Problem to work on
Omitting all images, give the entries that follow again exactly as they read.

(Input begins)

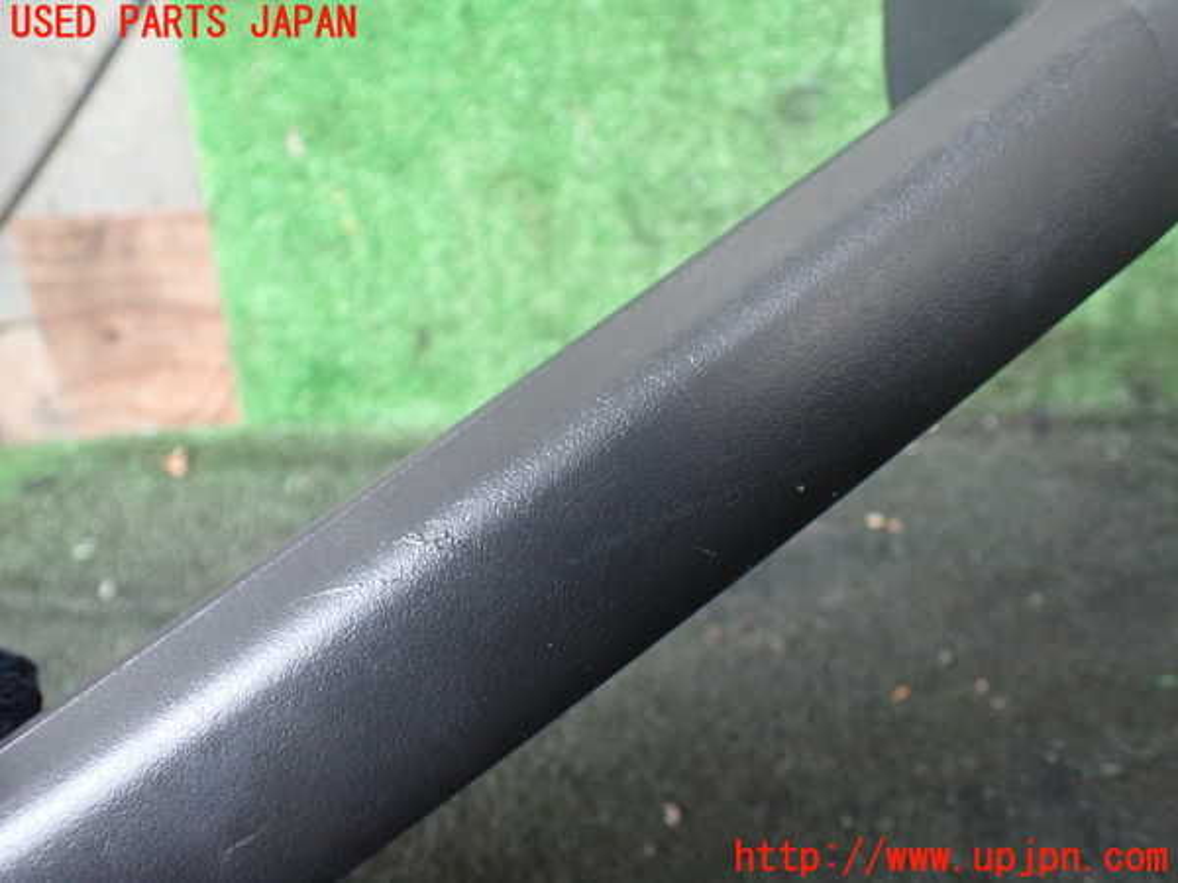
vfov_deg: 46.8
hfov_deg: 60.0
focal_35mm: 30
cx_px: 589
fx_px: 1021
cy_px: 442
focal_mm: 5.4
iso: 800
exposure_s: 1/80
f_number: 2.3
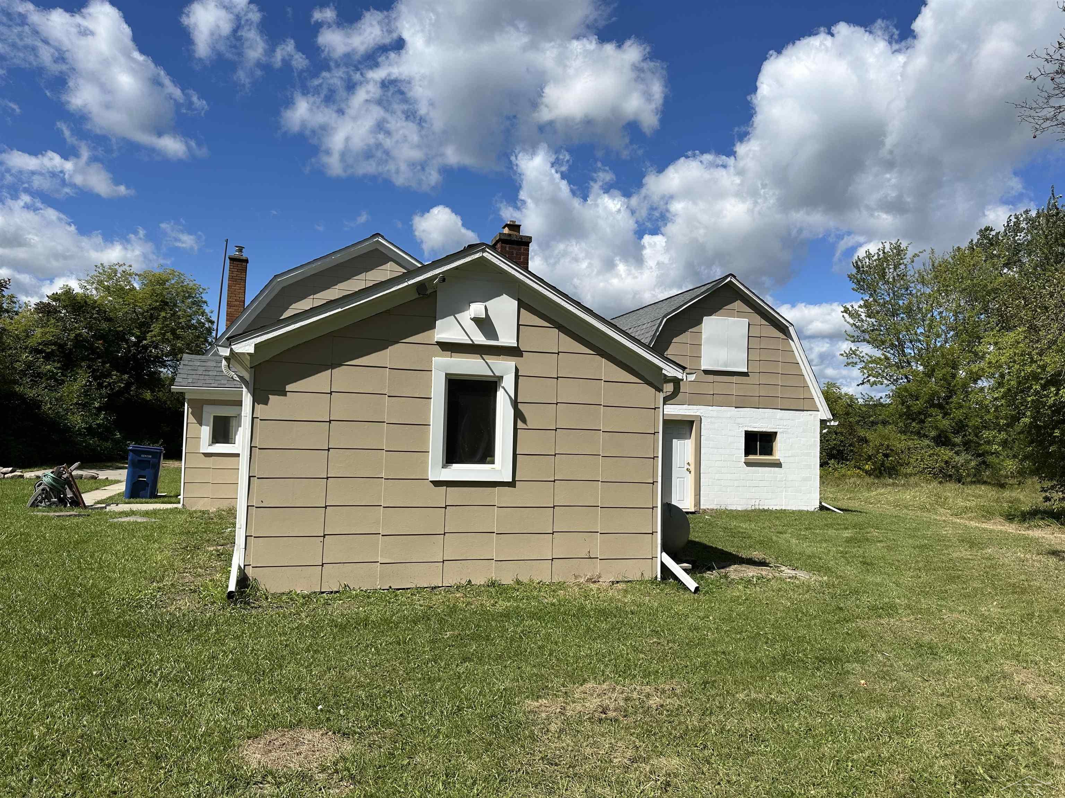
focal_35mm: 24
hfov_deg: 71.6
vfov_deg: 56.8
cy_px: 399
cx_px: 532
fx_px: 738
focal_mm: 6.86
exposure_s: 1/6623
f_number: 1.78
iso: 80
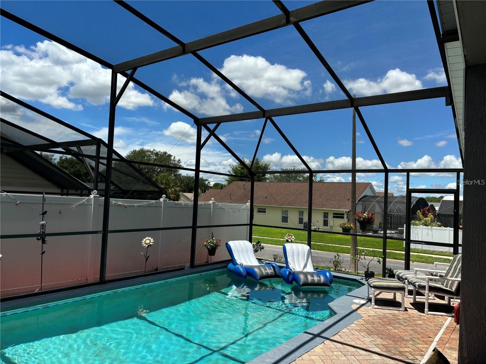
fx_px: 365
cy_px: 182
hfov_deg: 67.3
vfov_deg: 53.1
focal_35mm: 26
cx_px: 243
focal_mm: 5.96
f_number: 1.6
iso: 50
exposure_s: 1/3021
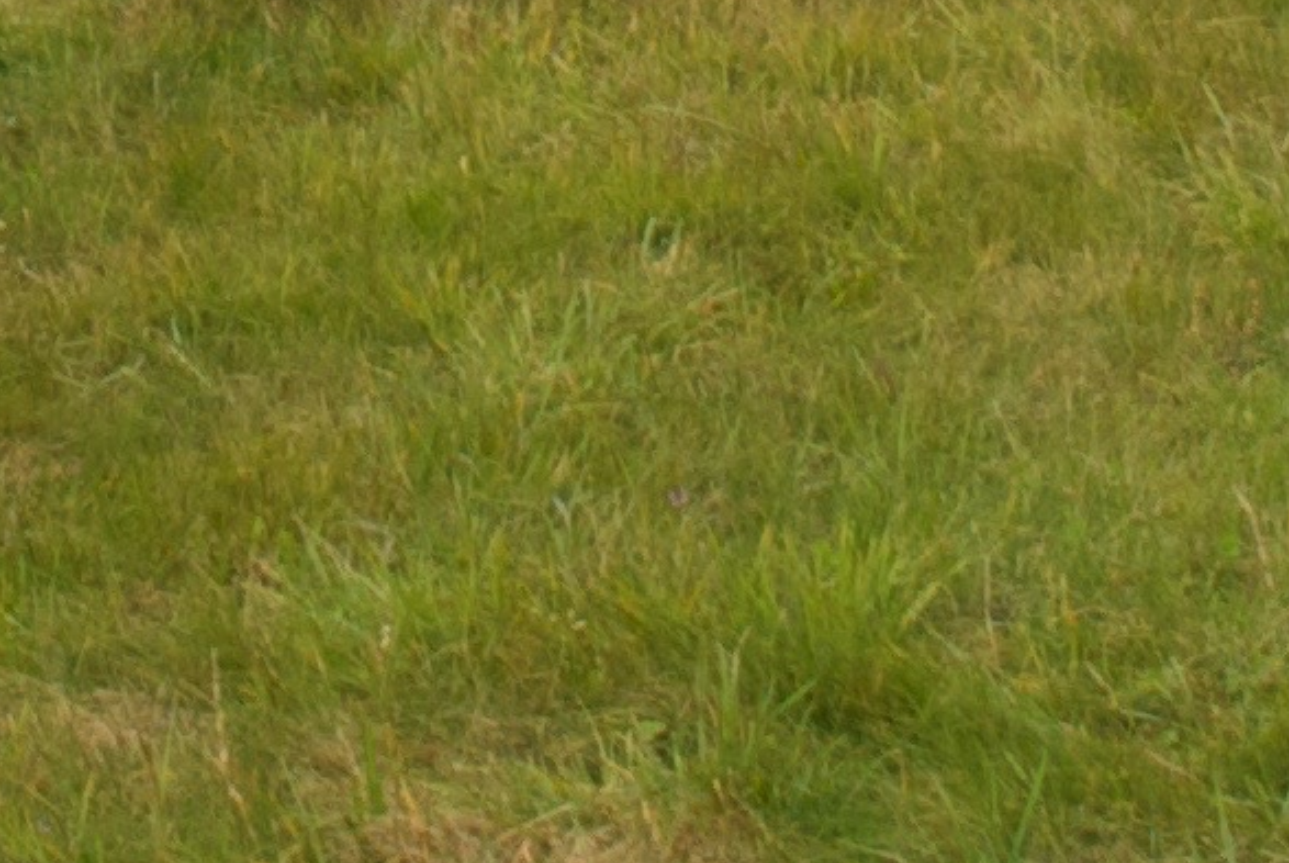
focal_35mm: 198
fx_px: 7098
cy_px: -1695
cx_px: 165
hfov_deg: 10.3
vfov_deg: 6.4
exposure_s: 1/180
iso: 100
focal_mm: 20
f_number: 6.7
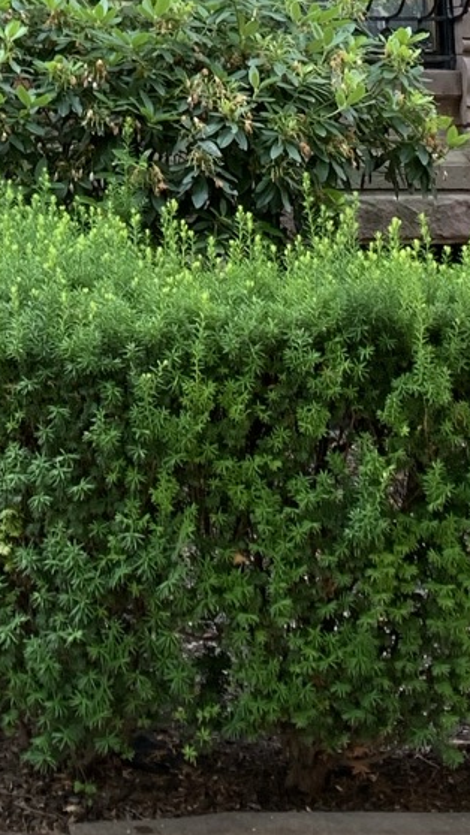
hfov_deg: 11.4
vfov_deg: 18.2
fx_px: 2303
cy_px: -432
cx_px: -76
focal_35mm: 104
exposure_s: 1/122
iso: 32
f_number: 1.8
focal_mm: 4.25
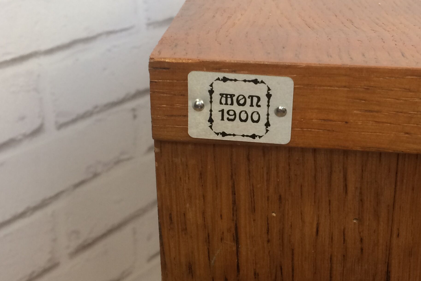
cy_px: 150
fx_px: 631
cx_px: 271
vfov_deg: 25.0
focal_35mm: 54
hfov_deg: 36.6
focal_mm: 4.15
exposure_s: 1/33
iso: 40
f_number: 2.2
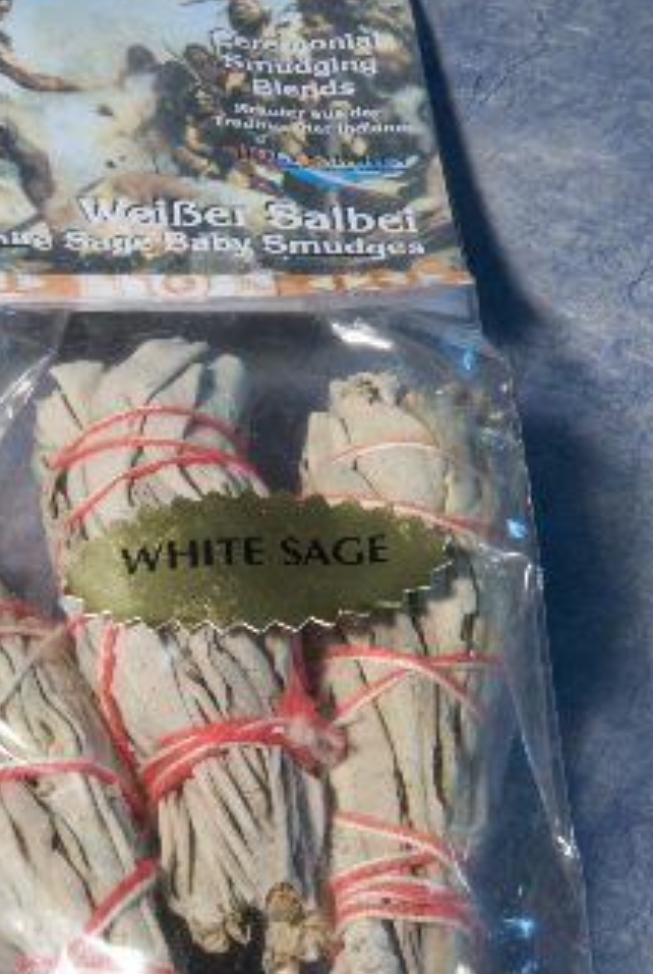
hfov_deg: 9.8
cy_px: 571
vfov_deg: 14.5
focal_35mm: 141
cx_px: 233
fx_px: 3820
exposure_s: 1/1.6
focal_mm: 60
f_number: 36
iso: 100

(Input ends)

Task output
vfov_deg: 46.8
hfov_deg: 60.0
focal_35mm: 30
cx_px: 589
fx_px: 1021
cy_px: 442
focal_mm: 5.4
iso: 800
exposure_s: 1/80
f_number: 2.3
focal_35mm: 24
hfov_deg: 71.6
vfov_deg: 56.8
cy_px: 399
cx_px: 532
fx_px: 738
focal_mm: 6.86
exposure_s: 1/6623
f_number: 1.78
iso: 80
fx_px: 365
cy_px: 182
hfov_deg: 67.3
vfov_deg: 53.1
focal_35mm: 26
cx_px: 243
focal_mm: 5.96
f_number: 1.6
iso: 50
exposure_s: 1/3021
focal_35mm: 198
fx_px: 7098
cy_px: -1695
cx_px: 165
hfov_deg: 10.3
vfov_deg: 6.4
exposure_s: 1/180
iso: 100
focal_mm: 20
f_number: 6.7
hfov_deg: 11.4
vfov_deg: 18.2
fx_px: 2303
cy_px: -432
cx_px: -76
focal_35mm: 104
exposure_s: 1/122
iso: 32
f_number: 1.8
focal_mm: 4.25
cy_px: 150
fx_px: 631
cx_px: 271
vfov_deg: 25.0
focal_35mm: 54
hfov_deg: 36.6
focal_mm: 4.15
exposure_s: 1/33
iso: 40
f_number: 2.2
hfov_deg: 9.8
cy_px: 571
vfov_deg: 14.5
focal_35mm: 141
cx_px: 233
fx_px: 3820
exposure_s: 1/1.6
focal_mm: 60
f_number: 36
iso: 100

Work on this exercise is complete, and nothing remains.